A beach trip isn’t necessarily about the sand and surf. What makes some destinations stand out comes through the architecture and natural landscape you’ll find within its borders. (For instance, there’s a big difference between a highly developed beach with a busy boardwalk versus a tiny shore village where quaint homes outnumber hotels.) If you’re looking for a beach town or city where you’ll find a scenic view no matter how far you are from the sea, here are a few of our favorite locales that fit the bill:

Santa Barbara, California

Photo by Mark Weber/Courtesy of Visit Santa Barbara

Nicknamed the “American Riviera”, calling this picture-perfect destination a beach town would be an understatement. Instead, every block has its own character — yet all is beautiful. From resorts overlooking the ocean to the downtown shopping district of State Street (above), there just isn’t a bad view to be had.

Palm Beach, Florida

Photo by Discover The Palm Beaches

Since the early 1890s, Palm Beach has become famous for exquisite estates and elegant resorts. For a quieter day of exploring, spend an afternoon among flowers and foliage in the gardens found throughout. Whether it’s the pocket gardens found on Worth Avenue, or the sculpture gardens at The Society of the Four Arts and the Norton House (across the lagoon in West Palm Beach), you’ll get to experience a very different side of a familiar destination.

Cape May, New Jersey

Photo by mbtrama via Flickr

If you like Victorian architecture, then you’ll love Cape May. Located on the southernmost tip of New Jersey, this beach town has a quiet atmosphere that makes it a welcome respite from a hectic schedule. Old-fashioned independent restaurants and shops abound — and inland, you’ll find a surprising number of wineries.

Aquinnah, Martha’s Vineyard, Massachusetts

Photo via Kindra Cline/Massachusetts Office of Tourism

This beautiful destination is undoubtedly popular, but not all parts of the island are packed with people. Take a side trip after taking in the Victorian cottages and classic New England architecture to Aquinnah, a rugged yet serene town of around 300 on the southern edge of the island.
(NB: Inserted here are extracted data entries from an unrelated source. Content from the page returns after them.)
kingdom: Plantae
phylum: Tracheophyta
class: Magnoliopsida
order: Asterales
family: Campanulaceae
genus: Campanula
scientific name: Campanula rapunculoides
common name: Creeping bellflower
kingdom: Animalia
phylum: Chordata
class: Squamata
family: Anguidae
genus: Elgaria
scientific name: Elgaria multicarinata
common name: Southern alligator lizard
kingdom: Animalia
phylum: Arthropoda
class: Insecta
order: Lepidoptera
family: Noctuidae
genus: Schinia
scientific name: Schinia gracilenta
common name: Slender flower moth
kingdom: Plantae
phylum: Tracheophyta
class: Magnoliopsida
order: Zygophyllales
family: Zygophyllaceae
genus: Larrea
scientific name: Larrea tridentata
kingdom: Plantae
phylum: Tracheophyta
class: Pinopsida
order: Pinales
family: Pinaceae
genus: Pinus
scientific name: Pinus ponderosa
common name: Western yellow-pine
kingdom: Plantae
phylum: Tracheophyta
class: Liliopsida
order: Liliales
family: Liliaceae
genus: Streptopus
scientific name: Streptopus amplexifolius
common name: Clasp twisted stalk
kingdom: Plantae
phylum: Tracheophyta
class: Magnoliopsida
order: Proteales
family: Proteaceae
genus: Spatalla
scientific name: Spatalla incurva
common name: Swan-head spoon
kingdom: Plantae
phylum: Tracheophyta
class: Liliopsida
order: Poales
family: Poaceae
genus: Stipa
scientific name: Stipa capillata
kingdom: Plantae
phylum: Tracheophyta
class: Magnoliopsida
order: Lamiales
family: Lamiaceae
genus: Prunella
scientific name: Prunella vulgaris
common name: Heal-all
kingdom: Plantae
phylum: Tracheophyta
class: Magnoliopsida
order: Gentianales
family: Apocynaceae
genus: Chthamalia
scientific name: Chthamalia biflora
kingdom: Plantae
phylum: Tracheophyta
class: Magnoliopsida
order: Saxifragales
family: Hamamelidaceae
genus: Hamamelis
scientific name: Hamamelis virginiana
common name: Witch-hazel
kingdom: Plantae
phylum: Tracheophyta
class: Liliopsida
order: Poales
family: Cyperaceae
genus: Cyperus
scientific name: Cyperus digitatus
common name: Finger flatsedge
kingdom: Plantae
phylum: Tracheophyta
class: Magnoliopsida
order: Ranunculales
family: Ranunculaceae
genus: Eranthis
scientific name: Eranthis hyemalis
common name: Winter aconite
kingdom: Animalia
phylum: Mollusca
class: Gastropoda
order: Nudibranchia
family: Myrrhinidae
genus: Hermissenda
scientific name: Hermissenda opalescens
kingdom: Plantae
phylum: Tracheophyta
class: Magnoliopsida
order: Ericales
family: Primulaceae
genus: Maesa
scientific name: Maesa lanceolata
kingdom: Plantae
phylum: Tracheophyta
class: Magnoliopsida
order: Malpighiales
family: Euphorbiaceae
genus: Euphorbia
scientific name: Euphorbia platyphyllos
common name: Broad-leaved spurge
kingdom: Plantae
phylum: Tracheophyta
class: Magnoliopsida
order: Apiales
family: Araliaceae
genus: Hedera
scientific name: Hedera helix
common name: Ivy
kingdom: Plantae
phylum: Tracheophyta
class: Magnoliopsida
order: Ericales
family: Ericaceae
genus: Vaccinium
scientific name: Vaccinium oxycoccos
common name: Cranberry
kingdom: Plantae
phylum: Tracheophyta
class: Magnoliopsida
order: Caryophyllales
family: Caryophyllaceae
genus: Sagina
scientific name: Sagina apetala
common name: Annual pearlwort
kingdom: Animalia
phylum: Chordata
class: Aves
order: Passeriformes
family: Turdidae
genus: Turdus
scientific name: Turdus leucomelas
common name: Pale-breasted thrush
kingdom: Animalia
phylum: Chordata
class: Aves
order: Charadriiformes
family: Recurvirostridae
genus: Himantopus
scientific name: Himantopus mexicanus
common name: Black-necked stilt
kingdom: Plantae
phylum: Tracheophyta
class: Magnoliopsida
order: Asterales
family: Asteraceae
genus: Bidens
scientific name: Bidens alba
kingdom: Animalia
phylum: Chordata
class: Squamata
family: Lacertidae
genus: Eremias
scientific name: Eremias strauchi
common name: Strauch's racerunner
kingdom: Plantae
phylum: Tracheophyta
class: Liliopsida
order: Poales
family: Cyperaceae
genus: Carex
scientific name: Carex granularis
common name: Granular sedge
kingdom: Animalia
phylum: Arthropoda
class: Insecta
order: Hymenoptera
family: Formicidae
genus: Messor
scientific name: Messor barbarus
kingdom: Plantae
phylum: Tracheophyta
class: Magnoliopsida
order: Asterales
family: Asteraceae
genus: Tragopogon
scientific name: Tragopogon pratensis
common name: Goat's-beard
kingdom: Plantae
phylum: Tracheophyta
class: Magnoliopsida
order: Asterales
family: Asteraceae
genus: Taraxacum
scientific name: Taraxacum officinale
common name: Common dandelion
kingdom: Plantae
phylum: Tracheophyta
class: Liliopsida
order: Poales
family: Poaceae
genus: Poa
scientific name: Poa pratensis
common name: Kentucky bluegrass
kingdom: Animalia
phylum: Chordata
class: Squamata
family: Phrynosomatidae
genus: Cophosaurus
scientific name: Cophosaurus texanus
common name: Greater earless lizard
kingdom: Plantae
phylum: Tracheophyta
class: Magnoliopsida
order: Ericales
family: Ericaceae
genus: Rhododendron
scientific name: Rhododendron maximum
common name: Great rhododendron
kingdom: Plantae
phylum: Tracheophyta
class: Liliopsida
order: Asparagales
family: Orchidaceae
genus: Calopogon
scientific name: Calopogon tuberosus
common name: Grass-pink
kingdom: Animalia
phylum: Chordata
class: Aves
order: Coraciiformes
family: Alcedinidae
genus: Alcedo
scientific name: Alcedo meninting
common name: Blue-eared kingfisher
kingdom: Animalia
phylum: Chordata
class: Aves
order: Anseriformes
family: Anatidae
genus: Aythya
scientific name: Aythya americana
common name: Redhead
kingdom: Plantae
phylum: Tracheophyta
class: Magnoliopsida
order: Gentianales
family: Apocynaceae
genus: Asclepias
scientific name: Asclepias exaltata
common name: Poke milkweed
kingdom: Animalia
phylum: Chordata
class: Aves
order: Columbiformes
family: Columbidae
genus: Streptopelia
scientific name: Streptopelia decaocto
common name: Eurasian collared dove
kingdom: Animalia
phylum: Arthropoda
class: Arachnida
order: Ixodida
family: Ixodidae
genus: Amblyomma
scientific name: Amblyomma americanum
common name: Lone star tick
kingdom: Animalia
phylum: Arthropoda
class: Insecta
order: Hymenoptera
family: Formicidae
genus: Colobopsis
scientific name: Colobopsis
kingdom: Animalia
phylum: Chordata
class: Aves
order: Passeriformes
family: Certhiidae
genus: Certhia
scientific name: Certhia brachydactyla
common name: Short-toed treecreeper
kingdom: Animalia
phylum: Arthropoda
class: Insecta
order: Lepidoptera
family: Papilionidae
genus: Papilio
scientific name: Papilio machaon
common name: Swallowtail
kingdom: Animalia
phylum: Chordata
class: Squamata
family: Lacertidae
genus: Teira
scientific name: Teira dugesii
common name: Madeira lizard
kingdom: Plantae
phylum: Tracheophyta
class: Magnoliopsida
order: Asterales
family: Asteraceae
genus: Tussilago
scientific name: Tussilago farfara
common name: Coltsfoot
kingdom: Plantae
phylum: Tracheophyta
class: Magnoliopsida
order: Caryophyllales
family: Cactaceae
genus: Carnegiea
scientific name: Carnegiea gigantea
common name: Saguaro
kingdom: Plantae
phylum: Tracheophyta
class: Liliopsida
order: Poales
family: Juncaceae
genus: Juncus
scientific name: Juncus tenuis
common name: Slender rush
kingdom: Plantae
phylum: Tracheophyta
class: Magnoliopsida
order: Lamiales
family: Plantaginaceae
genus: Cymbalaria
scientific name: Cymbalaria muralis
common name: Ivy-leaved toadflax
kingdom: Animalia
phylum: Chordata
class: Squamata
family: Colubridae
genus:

There’s unspoiled beaches, towering cliffs, and incredible views all around.

Kennebunkport, Maine

Photo by Doug Kerr via Flickr

After getting your fill of lobster rolls, spend time in Kennebunkport. Elegant 18th- and 19th-century architecture can be found throughout this historic New England town, giving it a more refined air than other beaches. Not surprisingly, it’s also a popular stop for those exploring the Southern Maine Antiques Trail.